For Terra, 3 of the most useful keys are:
1. terra-submission-id : this key is associated with a cromwell workflow execution
2. cromwell-workflow-id : this key is associated with a job in a workflow, so if you apply a workflow to multiple inputs, you will have 1 terra id and multiple cromwell ids
3. goog-dataproc-cluster-name : this key is associated with a jupyter notebook or Rstudio cluster on Terra.
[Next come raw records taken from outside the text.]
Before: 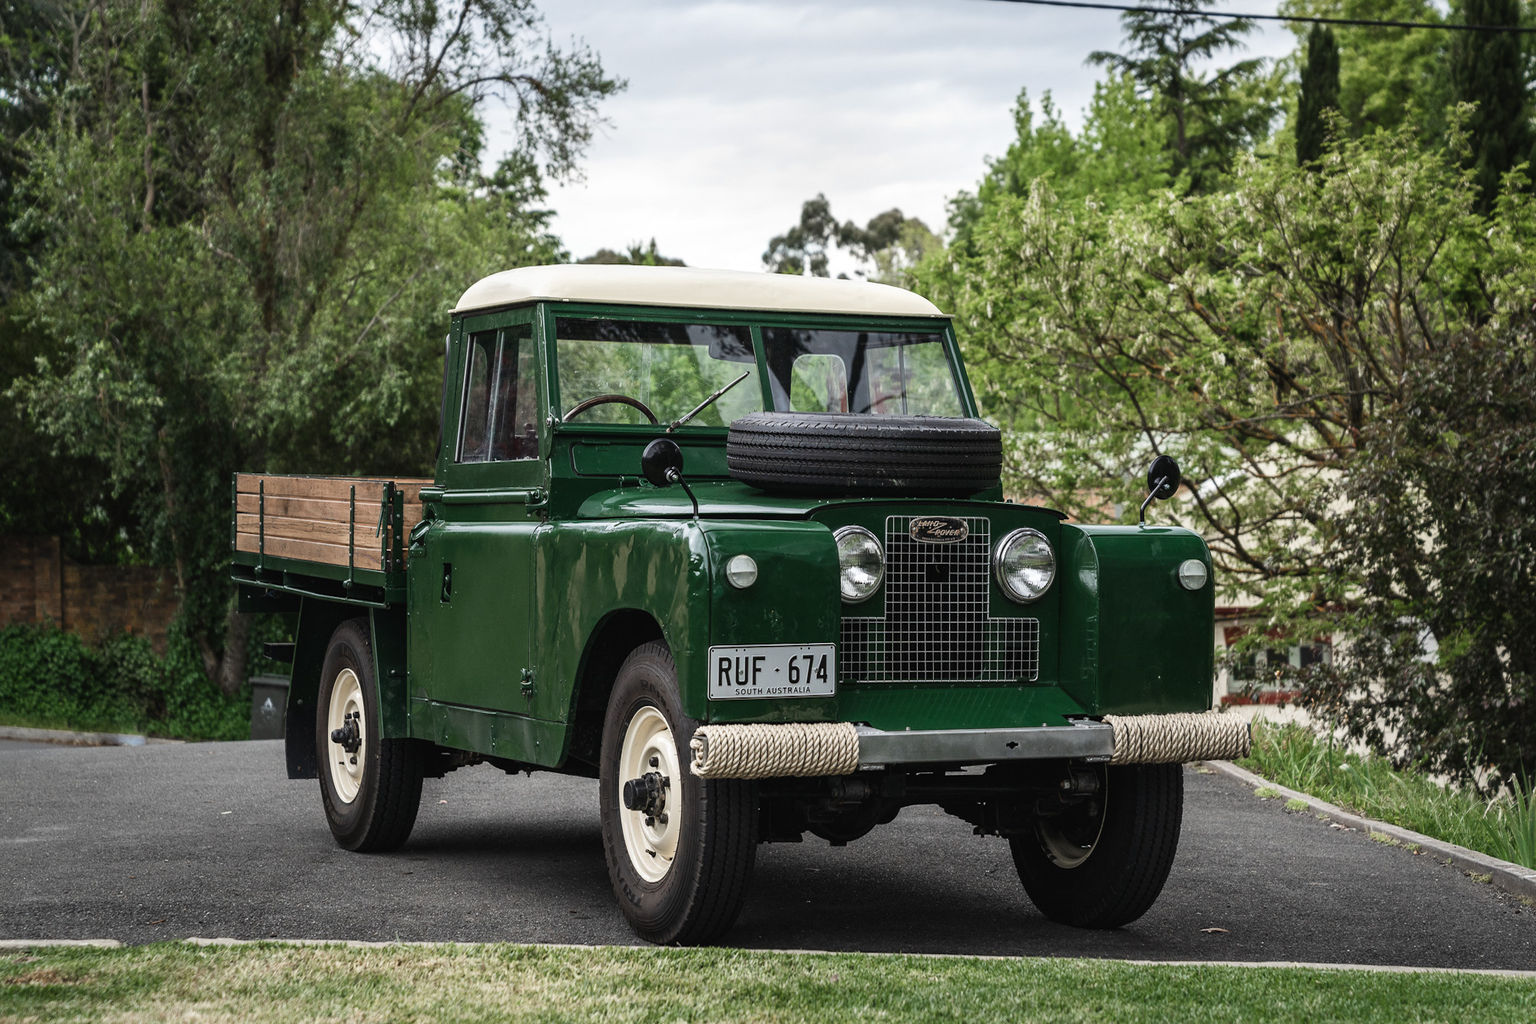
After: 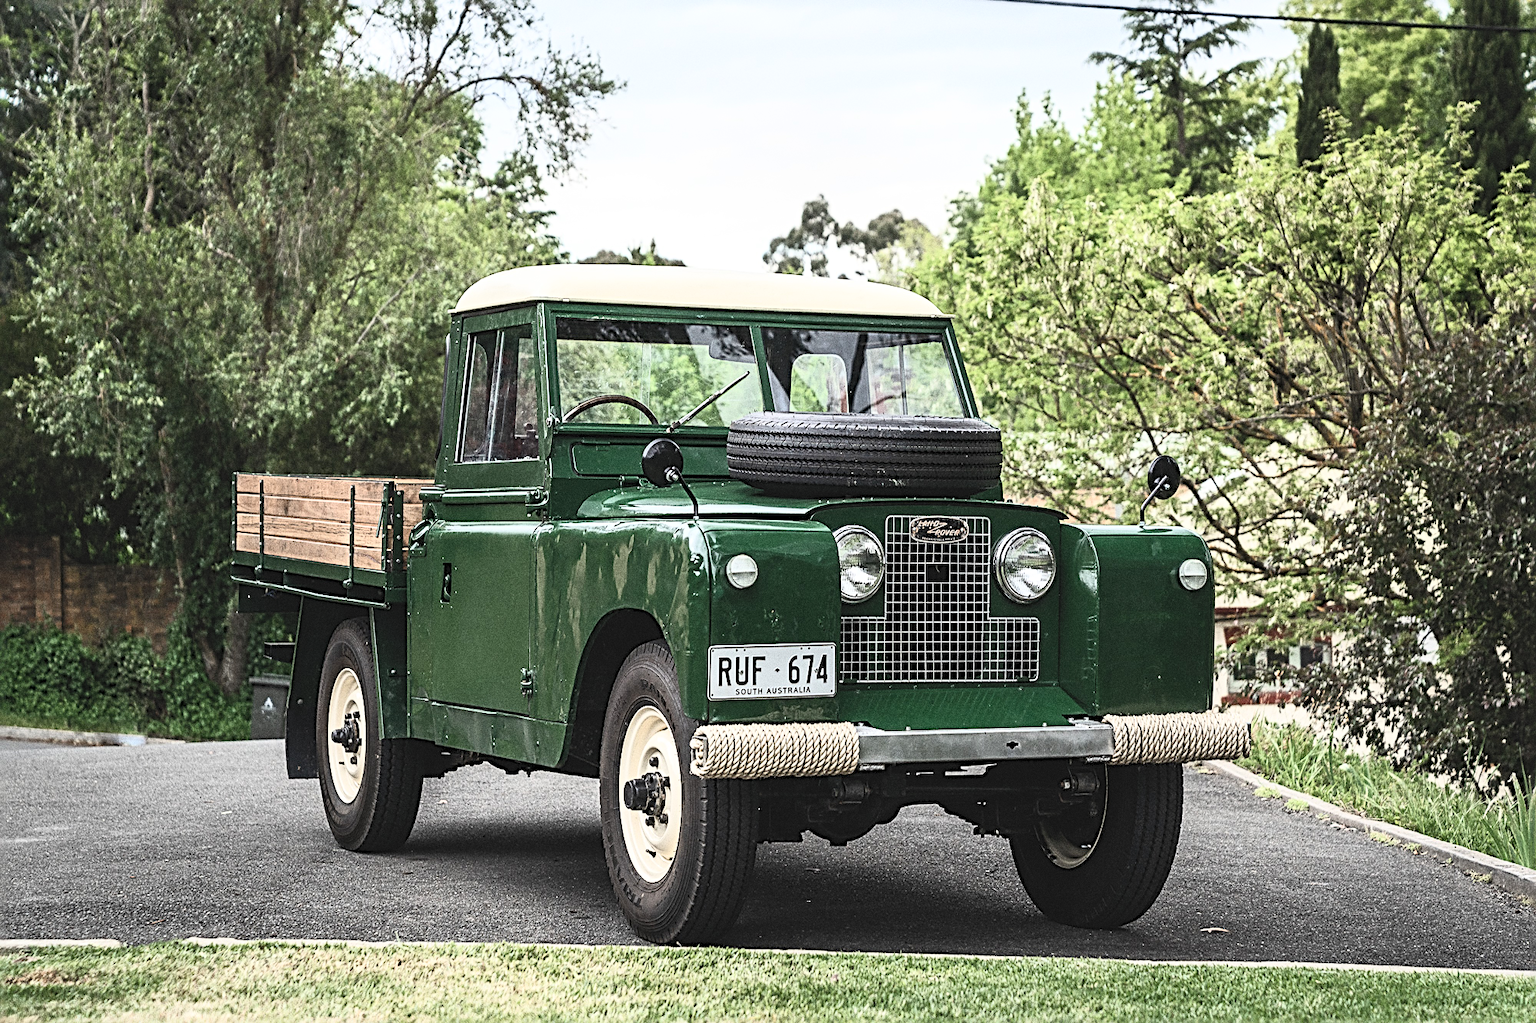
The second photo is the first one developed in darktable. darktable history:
contrast brightness saturation: contrast 0.39, brightness 0.53
grain: coarseness 0.09 ISO, strength 40%
sharpen: radius 3.025, amount 0.757
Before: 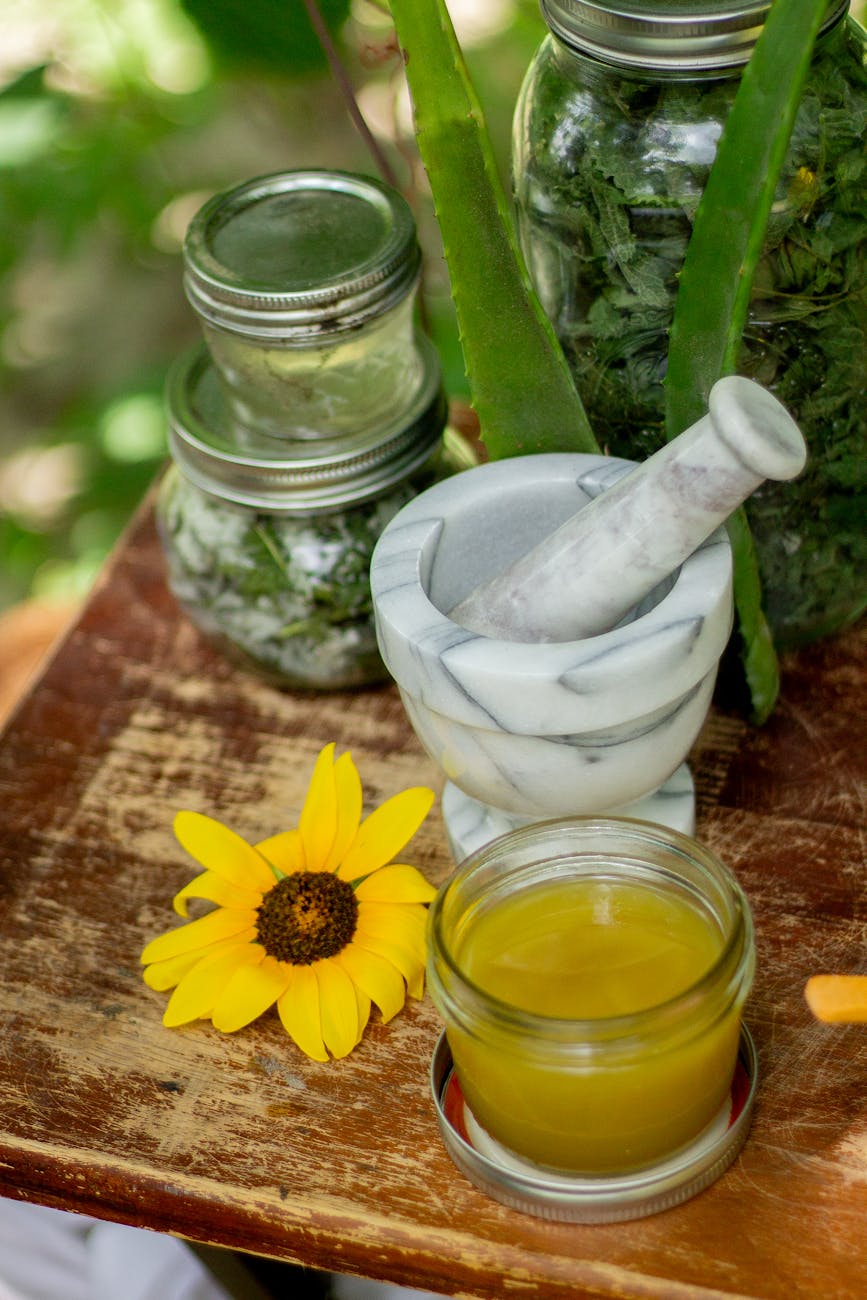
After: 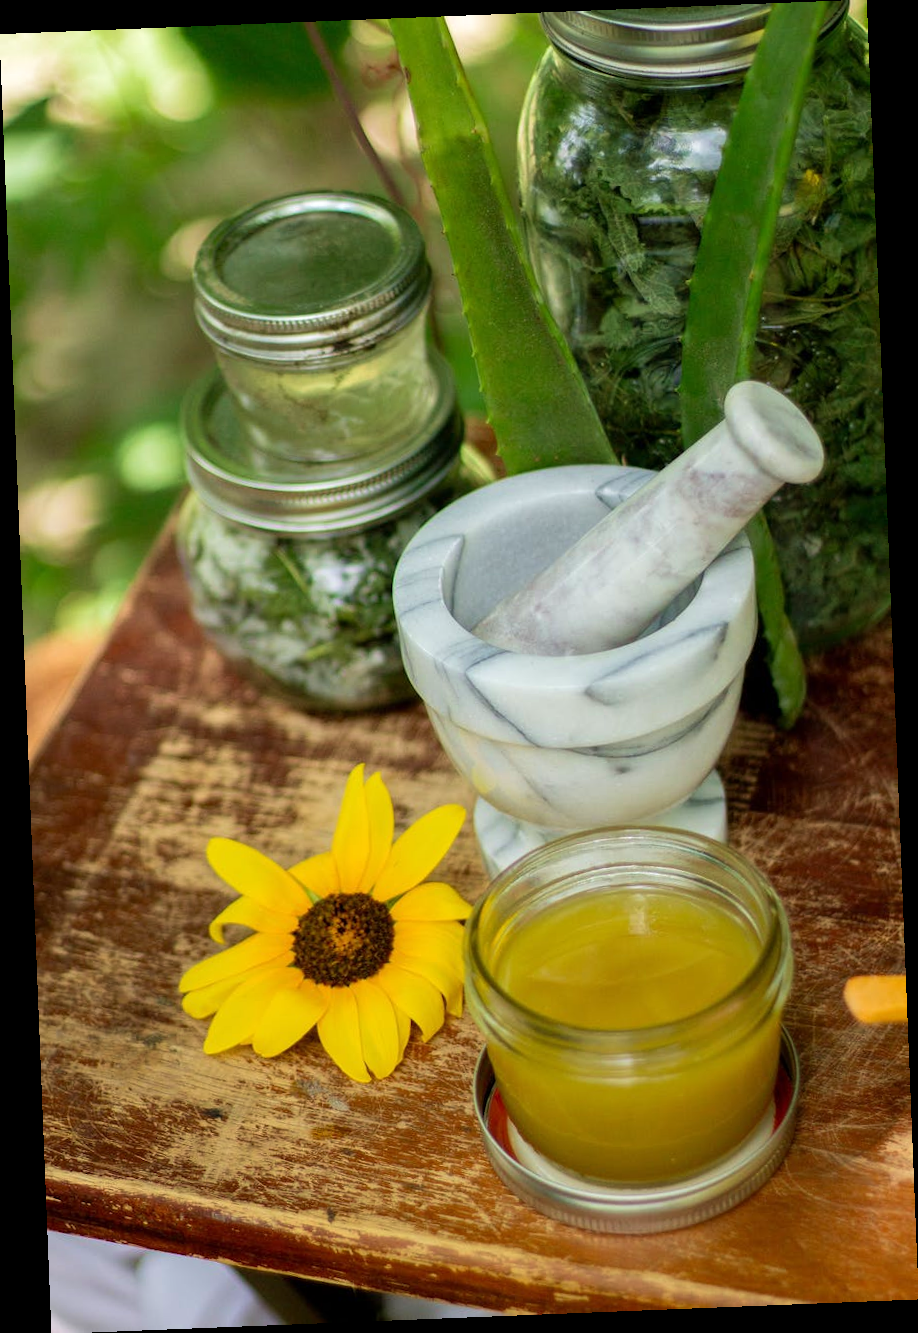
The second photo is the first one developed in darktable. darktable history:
velvia: on, module defaults
rotate and perspective: rotation -2.29°, automatic cropping off
exposure: exposure 0.078 EV, compensate highlight preservation false
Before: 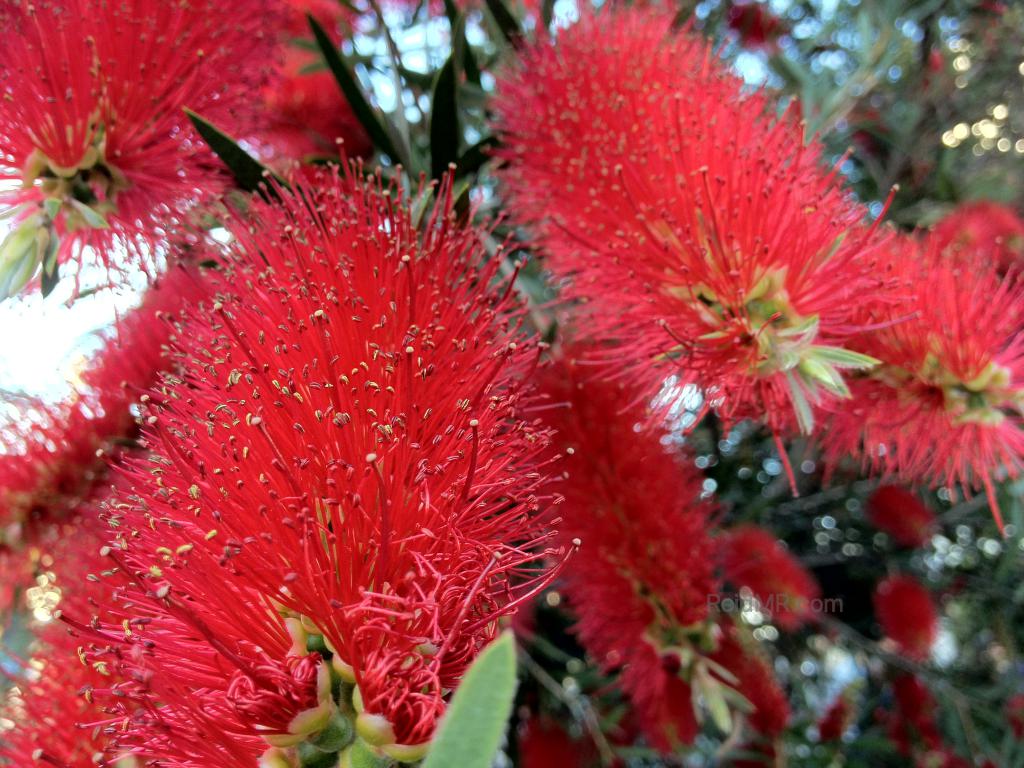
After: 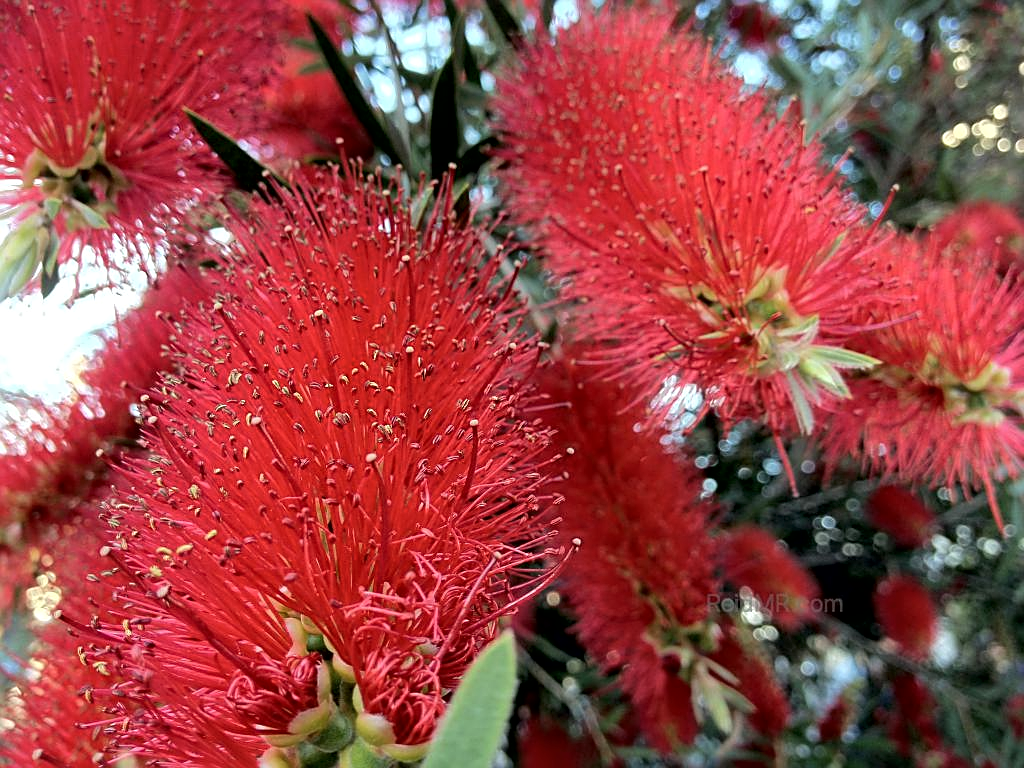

The user of these resources can be
determined using Bioconductor's `r Biocpkg("AnVIL")` package.
The code, to be used while the cluster
is in use, would look like this:
```{}
library(AnVIL)
leo = Leonardo()
leo$getRuntime(clustername)
```
# Drilling down
Given a key type, we want to know associated values.
```{r lklklk}
v = getValues(demo_rec@reckoning, "terra-submission-id")
v
```
To understand activities associated with this submission,
we subset the table.
```{r adasd}
s = subsetByKeyValue(demo_rec@reckoning, "terra-submission-id", v)
s
```
The following data is available in this object
```{r vars}
names(s)
```
You can drill down more to see what products used during the submission:
```{r lkpr}
AnVILBilling:::getSkus(s)
```
You can also get the cost for a workflow using:
```{r cost}
data(demo_rec) # makes rec
v = getValues(demo_rec@reckoning, "terra-submission-id")[1] # for instance
getSubmissionCost(demo_rec@reckoning,v)
```
And the ram usage as well:
```{r ram}
data(demo_rec) # makes rec
v = getValues(demo_rec@reckoning, "terra-submission-id")[1] # for instance
getSubmissionRam(demo_rec@reckoning,v)
```
# Using the exploratory app
To simplify some of the aspects of reporting on costs, we have introduced
`browse_reck`, which will authenticate the user to Google BigQuery, and
use user-specified inputs to identify an interval of days between which
usage data are sought. This function can be called with no arguments,
or you can supply the email address for the Google identity to be used
in working with Google Cloud Platform projects and BigQuery.